Ocracoke remains under the evacuation order issued Sept. 3 in advance of Dorian, open only to residents, property owners, emergency workers and by permit only. But Hyde County commissioners voted 4-1 on Nov. 20 to reopen Ocracoke to all visitors effective Dec. 2.
The decision was controversial, and Pahl, who voted to reopen the island, acknowledged that not everyone on Ocracoke Island agreed with his decision.
“It has been a little bit contentious. This is true about everything that we’re dealing with. But I get way more thanks than people yelling at me. It’s really easy to let the negative overwhelm the positive. But there’s a lot of positive,” he said.
Chip Stevens, the owner of Blackbeard’s Lodge, traces his family roots to the days of Blackbeard. He said lifting the evacuation order was premature. Of particular concern is that an influx of visitors could slow the recovery time, pushing repairs into spring when a larger flow of visitors can be expected to arrive.
“It’s … about the island and how quickly we can get up and running again,” he said. “Let’s say you’re a town anywhere – in Iowa – and there’s an earthquake. All of a sudden, every single route into the town, each one is only open for two-hour increments. And you’ve got to get all your stuff in and at the same time you have to rebuild everything. That’s kind of where we are. We have to get all this crap off and we’ve got to get 1.3 times back on to rebuild.”
NCDOT estimates that the Hatteras Inlet ferry route and the stretch of N.C. 12 that extends to the north end of the island will be available again by Dec. 6. The opening of the route to the north should speed recovery, but scope of the damage is so great that the effects of Dorian will linger for months.

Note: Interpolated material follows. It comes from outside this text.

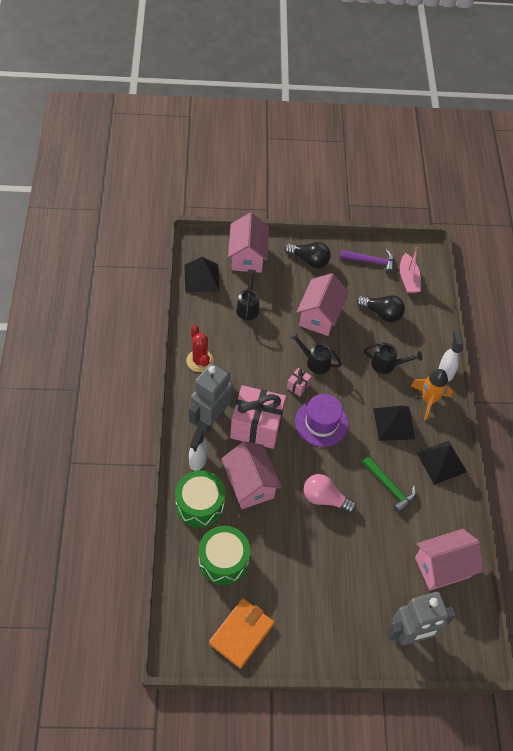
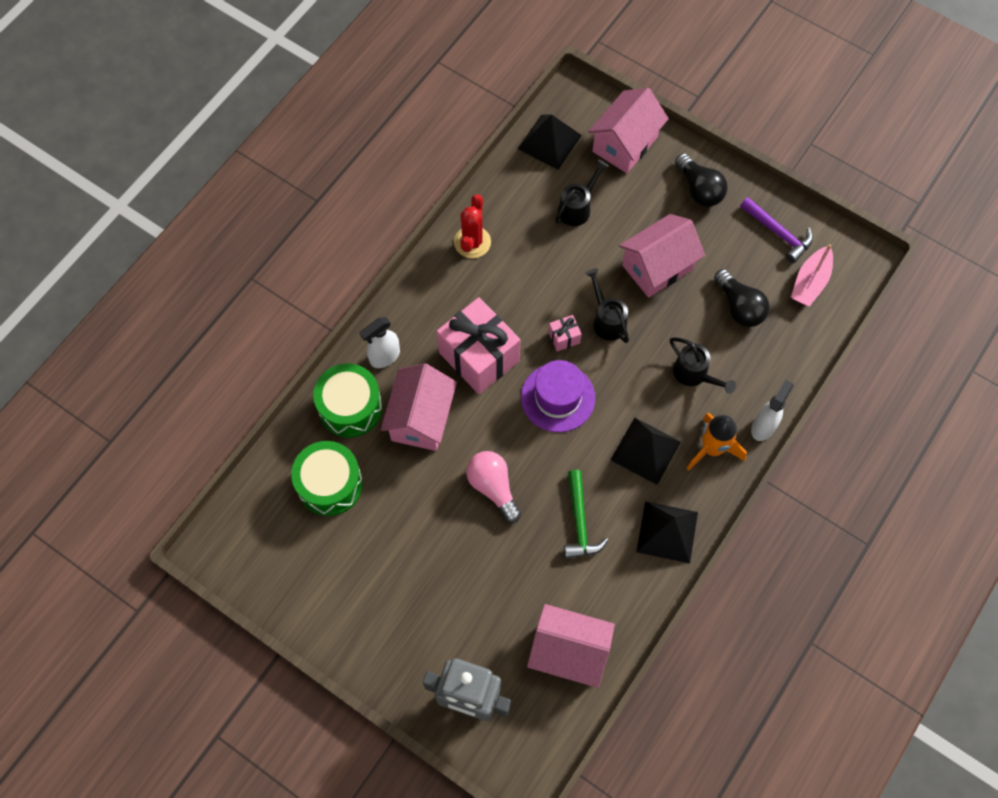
camera: 40 degrees right, 10 degrees up
(210, 419) = (433, 317): grey robot -> none
(241, 633) = (290, 574): orange wallet -> none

“How the island was affected this time with all the residents who were displaced from their homes and the damage that has taken place to home structures business structures, every word of devastating, every syllable you can pronounce of it has been that for Ocracoke,” Pastor Ivy said. “From a personal standpoint of growing up on Ocracoke – my family is from here on my mom’s side – it is devastating. And on top of that, being a pastor and looking at it from that perspective, in your mind you really can’t move quick enough. That’s the most devastating part of it.”